La sala cinematografica è quel luogo in cui è ancora possibile fare un sogno collettivo: per due ore scarse siamo uniti a degli sconosciuti dal filo sottile dell’immaginazione attraverso una storia, dei personaggi e dei luoghi che attraversiamo insieme. Per questo la chiusura dei cinema a mio avviso ha portato più di altre misure un inaridimento della vita quotidiana, una chiusura spirituale oltre che fisica e mentale. Cos’è un uomo se non si sente parte di un comune sentire sociale, se non sogna? E quello schermo illuminato nel buio, di una sala o di una notte estiva stellata, combina questi elementi con una tale eleganza che necessariamente dovrà giocare un ruolo fondamentale nella ricostruzione delle nostre vite, delle nostre prospettive, dei nostri sogni.

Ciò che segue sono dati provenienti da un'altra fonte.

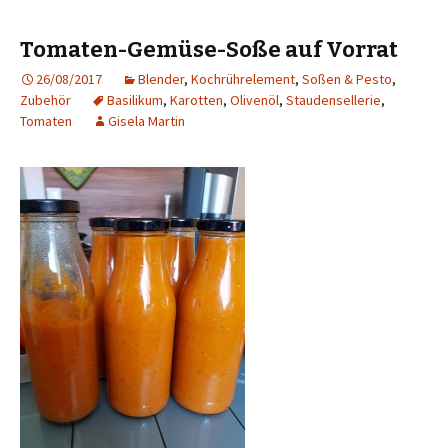
Tomaten-Gemüse-Soße auf Vorrat
26/08/2017
Blender
,
Kochrührelement
,
Soßen & Pesto
,
Zubehör
Basilikum
,
Karotten
,
Olivenöl
,
Staudensellerie
,
Tomaten
Gisela Martin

Nella frenetica danza dei colori, dei DPCM e delle paure sembra però che la riapertura dei cinema sia passata un po’ in sordina. D’altra parte, siamo troppo impegnati a ripassare la tabellina del 4 per non farci trovare impreparati al ristorante, a cercare cavilli per aggirare il green pass, a sviluppare una nuova forma di allergia al polline (O alle mascherine?). Nel dubbio prendete un antistaminico Pfizer e abbandonatevi a un sonno senza sogni, all’oblio.

Uno dei film che sono riuscito a godere al cinema in questo periodo, e che consiglio a chiunque abbia la ventura di leggere questo articolo, è “Il cattivo poeta”. Protagonista è D’Annunzio, nell’autunno della vita, e la storia ruota intorno al suo rapporto con Mussolini, il regime e la mitologia fascista. Lo spettatore però è portato fin dall’inizio a immedesimarsi in un altro personaggio, Giovanni Comini, Federale di Brescia incaricato da Achille Starace di sorvegliare il Vate al Vittoriale.

Sì, D’Annunzio era tenuto sotto osservazione e in una sorta di esilio dorato sul lago di Garda. Un dettaglio spesso ignorato nell’equazione liceale che lo riduce a esteta, donnaiolo, organizzatore di operazioni militari rocambolesche, patriota, fascista. E l’etichetta di fascista in Italia è un’onta difficilissima da lavare, specialmente nel mondo della cultura.

Una critica che si può muovere a questo film è che, avendo a disposizione un personaggio dalla vita tanto varia ed entusiasmante, Gianluca Jodice (regista e sceneggiatore) è andato a raccontare la parte più buia e decadente della vita di D’Annunzio. Ma io mi chiedo, se avesse raccontato la dissolutezza giovanile, o le gesta militari al limite dell’incredibile o la leggendaria impresa di fiume non ne sarebbe forse uscito uno stereotipo stantio e inavvicinabile? Ne Il cattivo poeta invece traspare l’uomo, la sua sensibilità ferita che ormai non ha più bisogno di nascondersi e la consapevolezza storica, politica, sociale.

Arrivati ai titoli di coda non rimane alcun dubbio nello spettatore sul colossale equivoco del “fascismo” di D’Annunzio, anzi il regime è più volte schernito per la miopia del Capo e dei suoi gerarchi. Ed è forse questo lo scopo del film (o almeno ne è il risultato), la riscoperta del D’Annunzio poeta e patriota; ma soprattutto lo “sganciamento” dal fascismo e la rettifica storica.

Spero rimanga a chi voglia accogliere il mio consiglio, al termine della visione di questo ottimo film, come è rimasta a me, una lieve malinconia per la perdita di un grande poeta e una rinnovata curiosità per la generazione che D’Annunzio rappresentava, per quello spirito e per le sue opere letterarie. E poi chissà, magari adesso si è creato lo spazio e l’interesse del pubblico per un altro film che abbia a protagonista il nostro Gabriele nella veste che gli è più adatta: quella dell’esteta o del Comandante istrionico e donnaiolo.